Task objective: As the answer, set down the lines below from the one containing "pinky pip: (368, 417)" through the one containing "index tip: (967, 1063)", exactly and inclusively, and no others.

Records contained in a dataset:
=== Section Start ===
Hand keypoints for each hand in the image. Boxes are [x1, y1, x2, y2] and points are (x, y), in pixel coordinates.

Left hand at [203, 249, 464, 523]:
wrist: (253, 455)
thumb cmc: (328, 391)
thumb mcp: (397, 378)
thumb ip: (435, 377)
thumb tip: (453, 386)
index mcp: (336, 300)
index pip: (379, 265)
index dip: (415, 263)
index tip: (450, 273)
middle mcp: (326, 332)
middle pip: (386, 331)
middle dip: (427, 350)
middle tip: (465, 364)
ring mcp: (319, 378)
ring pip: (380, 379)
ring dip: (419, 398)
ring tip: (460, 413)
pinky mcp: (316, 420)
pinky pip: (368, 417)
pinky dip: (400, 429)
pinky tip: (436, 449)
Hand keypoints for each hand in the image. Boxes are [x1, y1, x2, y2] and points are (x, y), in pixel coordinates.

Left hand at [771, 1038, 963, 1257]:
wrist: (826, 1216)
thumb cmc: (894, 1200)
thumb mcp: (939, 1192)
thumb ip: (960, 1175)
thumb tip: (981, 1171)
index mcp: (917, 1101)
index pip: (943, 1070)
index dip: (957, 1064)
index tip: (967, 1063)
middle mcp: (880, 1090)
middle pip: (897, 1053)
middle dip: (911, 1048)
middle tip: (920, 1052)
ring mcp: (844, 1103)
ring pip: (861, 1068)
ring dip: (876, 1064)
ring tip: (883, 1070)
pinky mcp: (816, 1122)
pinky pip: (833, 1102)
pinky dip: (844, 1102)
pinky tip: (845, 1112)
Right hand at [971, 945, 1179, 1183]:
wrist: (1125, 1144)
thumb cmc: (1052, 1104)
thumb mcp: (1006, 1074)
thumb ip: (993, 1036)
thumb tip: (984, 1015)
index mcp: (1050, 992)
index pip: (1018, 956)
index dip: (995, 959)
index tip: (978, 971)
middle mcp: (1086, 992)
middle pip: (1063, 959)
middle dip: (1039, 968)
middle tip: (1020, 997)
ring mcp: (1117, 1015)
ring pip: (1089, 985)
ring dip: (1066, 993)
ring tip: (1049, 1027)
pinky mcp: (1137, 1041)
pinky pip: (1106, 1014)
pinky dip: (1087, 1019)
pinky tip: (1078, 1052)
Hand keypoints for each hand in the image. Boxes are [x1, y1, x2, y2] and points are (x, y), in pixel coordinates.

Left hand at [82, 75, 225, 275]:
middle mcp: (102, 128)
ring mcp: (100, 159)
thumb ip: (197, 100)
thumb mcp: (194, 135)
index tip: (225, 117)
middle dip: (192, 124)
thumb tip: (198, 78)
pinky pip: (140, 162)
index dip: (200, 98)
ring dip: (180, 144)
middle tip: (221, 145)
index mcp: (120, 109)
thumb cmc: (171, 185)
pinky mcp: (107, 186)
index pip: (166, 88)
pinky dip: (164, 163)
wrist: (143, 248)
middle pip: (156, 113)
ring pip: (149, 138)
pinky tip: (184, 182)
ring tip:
=== Section End ===
Task result:
pinky pip: (368, 417)
pinky dip: (400, 429)
pinky tip: (436, 449)
Hand keypoints for each hand in the image. Boxes are [x1, y1, x2, y2] and points are (x, y), in pixel coordinates.

Left hand at [771, 1038, 963, 1257]:
wrist: (826, 1216)
thumb cmc: (894, 1200)
thumb mcp: (939, 1192)
thumb ip: (960, 1175)
thumb tip: (981, 1171)
index mcp: (917, 1101)
index pip: (943, 1070)
index dip: (957, 1064)
index tip: (967, 1063)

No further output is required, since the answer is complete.